◆ DOCUMENT SEGMENT:
+++
Although West Virginia's production looks nothing like Spain's, it does have some inherent
similarities.  West Virginia's structure of production is unusually concentrated in agriculture, at
least compared to the United States.  The decreasing industrial sector and stagnant service
sector, though, are the most interesting aspects.  West Virginia, like Spain, never industrialized
enough.  The industrial sector, comprised mostly of coal mines in West Virginia, has been
declining since 1975.  Of course, many West Virginians hope for the return of the coal mines.
Instead of focusing on attracting more up-to-date service-oriented industries, West Virginia
relies on outdated sectors, like agriculture and obsolete industry.
 In terms of unemployment and labor force participation, West Virginia is also very similar
to Spain.  Unemployment figures for West Virginia are higher than the national average and
participation rates are lower.  (See Tables 10 and 10b.)  In fact, participation rates are the
second lowest in the United States.  Discouraged workers have become the hallmark of West
Virginia's employment situation.  Surprisingly, Spain has even lower participation rates than
West Virginia.  Clearly, both countries have serious long-term employment problems that cause
people to drop out of the work force.
 Additionally, while West Virginia does not have the same problems with its legal
structure, there are some areas in which productive industries are discouraged.  Just as in
Spain, where restrictive labor laws keep foreign and domestic investors out, in West Virginia, to
some extent, the strong labor unions perform this same function.  Businesses desire to settle in
areas where labor is productive and cost-effective.  Neither  Spain nor West Virginia can
provide this laissez-faire environment where business can flourish.   As one writer in the
European put it, "the way to revive [Europe's] economies is not to provide page after page of
restrictive employment laws, but to free people to run their businesses and to provide the
biggest market for them to sell into" (European, 10).

Chapter 3:  Hands On

 The third development section will shift the focus of this thesis.  While I have mostly
been discussing areas in which the government is unwelcome or unneeded, this section will
focus on areas in which the government is vital to the success of the country, the areas in which
the government does have comparative advantage.   The next set of indicators, under the
heading of infrastructure, will deal with how well information and people can travel across Spain.
Mobility of people and information determines the fluidity of a population and, in some measure,
how productive is the economy.  Perfect information flows are the goal, and Spain and West
Virginia are both far from achieving infrastructure levels necessary for such flows.
 The indicators in the infrastructure section are percent of the population with access to
safe water, kilometers of paved roads, and percent change in energy consumption versus
percent change in energy production.  The first two areas yielded disappointing results in Spain.
One hundred percent of the population has access to safe water.  This is not surprising
because Spain is a high income economy and an OECD member.  Furthermore, despite fairly
in-depth recent infrastructure studies by the World Bank, kilometers of paved roads is not
available for Spain.
+++
◆ DATA EXTRACT:
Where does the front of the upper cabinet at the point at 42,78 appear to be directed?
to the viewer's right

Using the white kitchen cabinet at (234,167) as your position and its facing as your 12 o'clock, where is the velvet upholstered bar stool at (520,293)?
+++
Continue the passage comparing the economies of Spain and West Virginia, starting right after its final sentence.

 Consumption of energy versus production shows a marked improvement in Spain's
ability to meet the needs of its citizens since 1975.  From 1975 to 1985, Spain's production grew
by only 2.8 percent, while consumption grew by 4.1 percent.  (See table 14.)  Over the period
from 1980-1992, though, production grew by 5.8 percent while consumption grew only by 2.9
percent.  This loss of production and consumption that is dramatically different from the figures
for the other nations may be a side-effect of the emigration from West Virginia or perhaps a
decline in infrastructure availability.
 Since the figures on infrastructure were rather sparse, it is helpful to note these other
facts about Spain's infrastructure.  Spanish trains are considered to be the worst and slowest in
Europe.  With the exception of  the AVE, a high-speed commuter train which now runs between
Seville and Madrid, most Spanish trains are the laughingstock of Europe.  In fact, Spanish trains
are said to be more like African trains than like most other European trains.  Energy costs are
another infrastructure problem.  A load of laundry costs approximately $5.50 in Spain right now,
due to the high costs of water and electricity.  While this may be useful in promoting energy
conservation, it certainly does nothing to improve Spanish lifestyles or promote business.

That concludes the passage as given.